癌手術後1カ月以内の死亡は社会的および人口統計学的要因の影響を受けている

*この要約には抄録にはない最新データが記載されています

最もよくみられる癌または死亡率の高い癌の手術を受けた全国110万人以上の患者を対象とした新たな研究では、およそ20人に1人(4.8%)が術後1カ月以内に死亡した。死亡リスクは、独身、無保険、非白人、男性、高齢、低学歴、低所得、またはステージの高い癌を有する患者で最も高かった。本研究結果から、術後1カ月以内の死亡率の社会人口学的差異を縮小するための努力が、癌患者の生存率を大幅に改善する可能性が示唆された。

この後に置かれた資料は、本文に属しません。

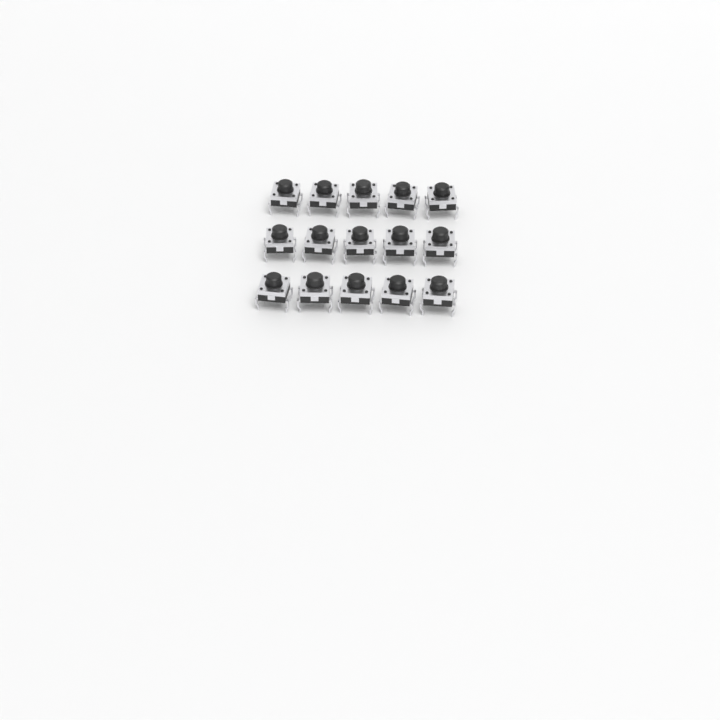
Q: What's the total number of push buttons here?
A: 15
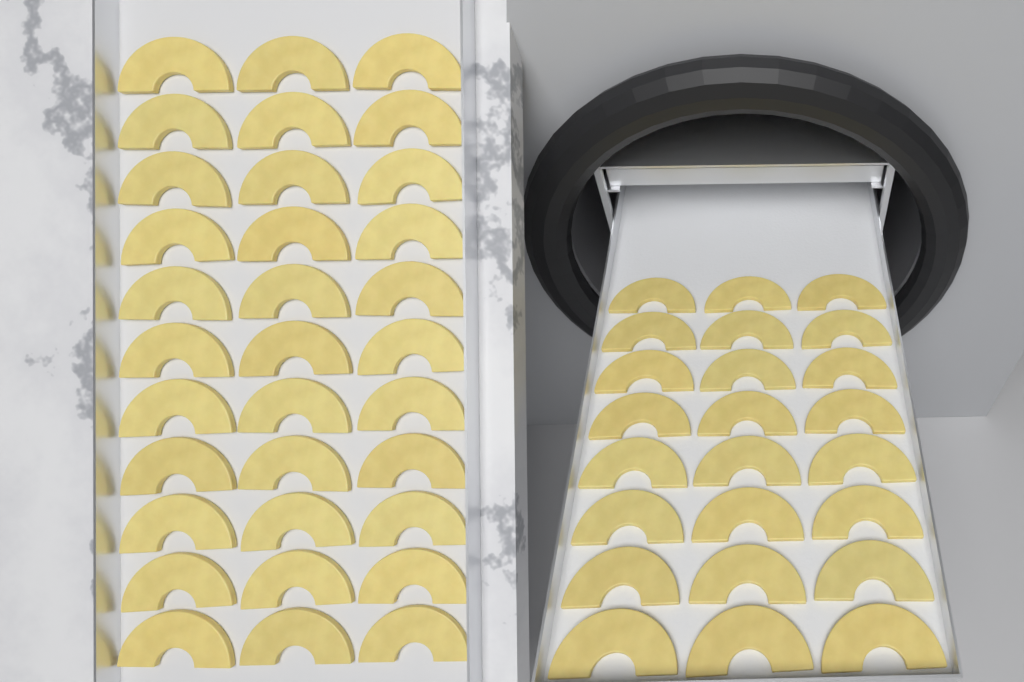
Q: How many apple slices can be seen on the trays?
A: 57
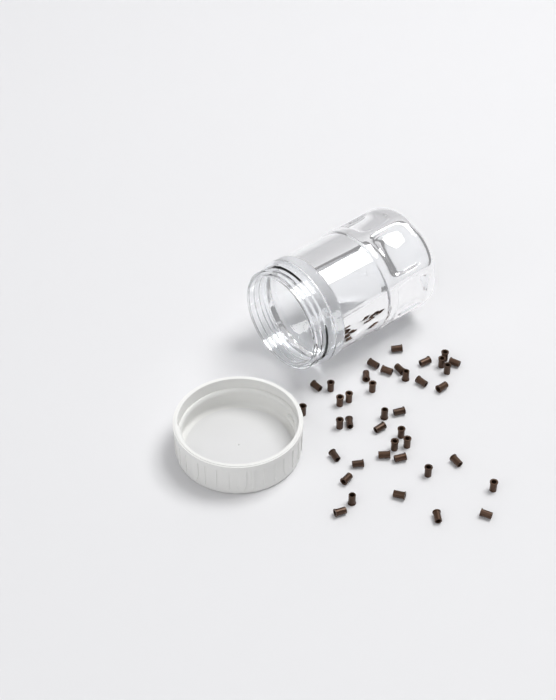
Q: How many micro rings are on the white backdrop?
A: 40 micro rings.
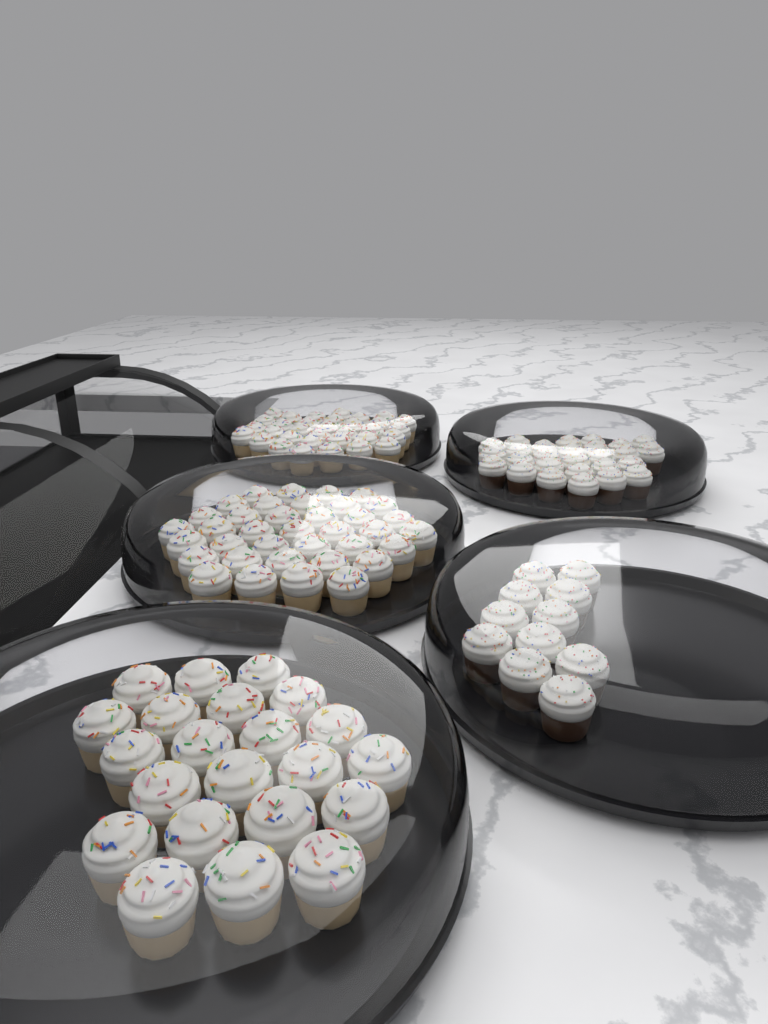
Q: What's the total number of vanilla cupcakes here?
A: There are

術後1カ月以内の死亡率は医療の質を測る重要な評価基準であるが、なぜこのような転帰の差異が存在するのかについての一致した見解はない。これまでの研究では、術後1カ月以内の死亡率は病院と外科医の手術症例数が密接に関係し、少数民族、無保険、および低所得の患者は、手術症例数が少ない、採算性の悪い病院で治療を受ける傾向が過度に高いことが示されている。

ハーバード医学部4年生で現在はボストンのダナファーバー癌研究所主任研究員である主著者のBrandon A. Mahal氏は次のように述べた。「手術にはさまざまなリスクを伴うことがわかっている。われわれの研究結果は、特定の社会的および人口統計学的要因が癌手術の転帰に実際どれほど影響を与えるかについて新たな指針を示している。この研究結果を考慮すると、あらゆる患者の転帰を改善するためにわれわれにできることはたくさんあることが明らかである。多くの要因がこのような差異に影響しているが、転帰不良のリスクを有する患者により積極的に社会的支援を提供することはもちろん、採算性の悪い病院に対して改善点を特定し改善を支援することから始めることができる」。

研究者らは、癌手術を受けた110万人以上の米国の患者の癌登録(SEER)のデータを解析した。患者は、肺癌、乳癌、結腸直腸癌、前立腺癌、甲状腺癌、食道癌、膵臓癌、子宮内膜癌、卵巣癌、頭頸部癌、肝臓癌、膀胱癌、黒色腫(メラノーマ)、腎臓癌、非ホジキンリンパ腫を含む最もよくみられる癌または最も死亡率の高い癌の一つと診断された。

全体で53,498人(4.8%)が癌手術後1カ月以内に死亡し、これは主に大学病院に焦点を絞ったこれまでの小規模な研究で示唆されたよりも高い死亡率であった。癌手術後1カ月以内の死亡率は、既婚の患者で20%、被保険者の患者で12%、収入が上位50%の患者で5%、学歴が上位50%の患者で2%低かった。さらに、非白人の少数民族の患者で13%、男性患者で11%、高齢患者で2%、ステージIVの患者で89%高かった。この結果は、メディケア患者の術後の転帰に関するこれまでの研究結果と一致しているが、このような差異が若年層にも非常に多くみられることを示したのは本研究が初めてである(本研究で評価した38.9%の患者が65歳未満であり、メディケア受給資格がなかった)。